The sweepers in the story are charged with de-zombifying Zone One, which is the post-apocalyptic name for the island formerly known as Manhattan. The typical wartime camaraderie evolves among the sweepers, who share the same black humor and exchange the usual wistful, pained before-the-war stories. There ‘s the inevitable scary recon scene in a mutant-infested subway tunnel. There are enough of the conventions of the zombie story in Zone One, including copious amounts of gore, which it could pass to reach a broad audience.

Yet Whitehead, who has an ear for absurdist jargon second only to Don DeLillo’s, is true to his tongue-in-cheek vision. The survivors suffer from something called PASD, which turns out, after some pages of teasing, to stand for ‘Post Apocalyptic Stress Disorder. This is, after all, the writer who published a helpful guide to writing contemporary fiction, including genres like the Southern Novel of Black Misery (“I’ll Love You Till the Gravy Runs Out and Then I’m Gonna Lick Out the Skillet”) and the Novel based on a Little-Known Historical Fact (“People like to be educated about tragedies that they’ve never shaken their heads sadly over before. Getting them to say “I didn’t know about that” is a surprisingly effective marketing tool”).

Whitehead is one of the writers who reserve their tenderness chiefly for inanimate objects, and who has imagined destruction so he can gaze lovingly at the ruins. In the novel’s most poignant passage, Mark Spitz reflects on a city storefront:

These stores had opened every morning to serve a clientele extinct even before the plague’s rampage, displaying objects of zero utility on felt behind smudged glass, dangling them on steel hooks where dust clung and colonized. Discontinued products, exterminated desires.
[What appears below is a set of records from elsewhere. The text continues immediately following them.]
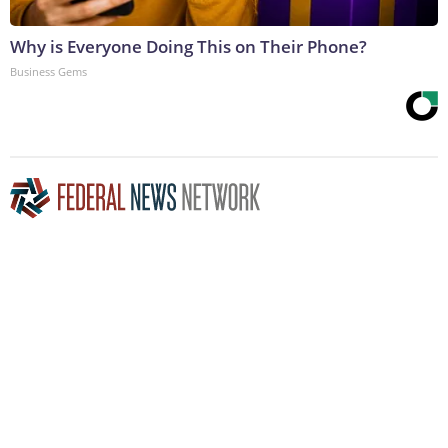
Why is Everyone Doing This on Their Phone?
Business Gems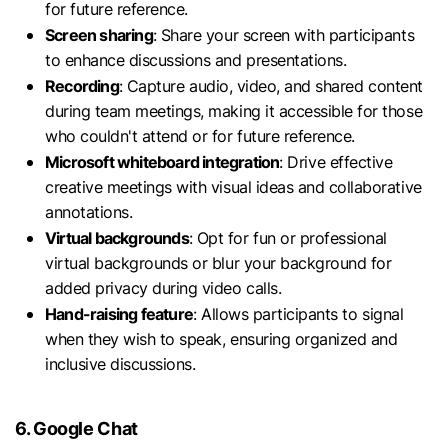
for future reference.
Screen sharing
: Share your screen with participants
to enhance discussions and presentations.
Recording
: Capture audio, video, and shared content
during team meetings, making it accessible for those
who couldn't attend or for future reference.
Microsoft whiteboard integration
: Drive effective
creative meetings with visual ideas and collaborative
annotations.
Virtual backgrounds
: Opt for fun or professional
virtual backgrounds or blur your background for
added privacy during video calls.
Hand-raising feature
: Allows participants to signal
when they wish to speak, ensuring organized and
inclusive discussions.
6. Google Chat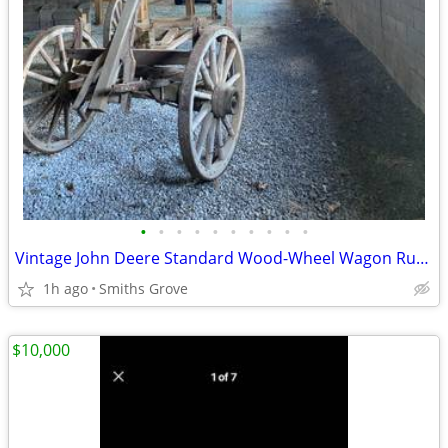
•
•
•
•
•
•
•
•
•
•
Vintage John Deere Standard Wood-Wheel Wagon Running Gear
1h ago
Smiths Grove
$10,000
The city protected them…The typewriter-repair shop, the shoe-repair joint with its antiquated neon calligraphy and palpable incompetence that warned away the curious, the family deli with its germ-herding griddle: They stuck to the block with their faded signage and ninety-nine-year leases, murmuring among themselves in a dying vernacular of nostalgia.

As the faceless Mark Spitz sifts through his generic, buzzword-laden, pre-apocalypse memories and marches passively towards his fate, the suspicion grows that, in Whitehead’s world, the human and the undead might just be two different classes of zombies.

Zone One

by Colson Whitehead

Powells.com

***

— John Broening is a chef and writer based in Denver, Colorado. His work has appeared in the Baltimore Sun, the Baltimore City Paper, Gastronomica, Edible Front Range, and the Denver Post, for whom he writes a weekly column about food.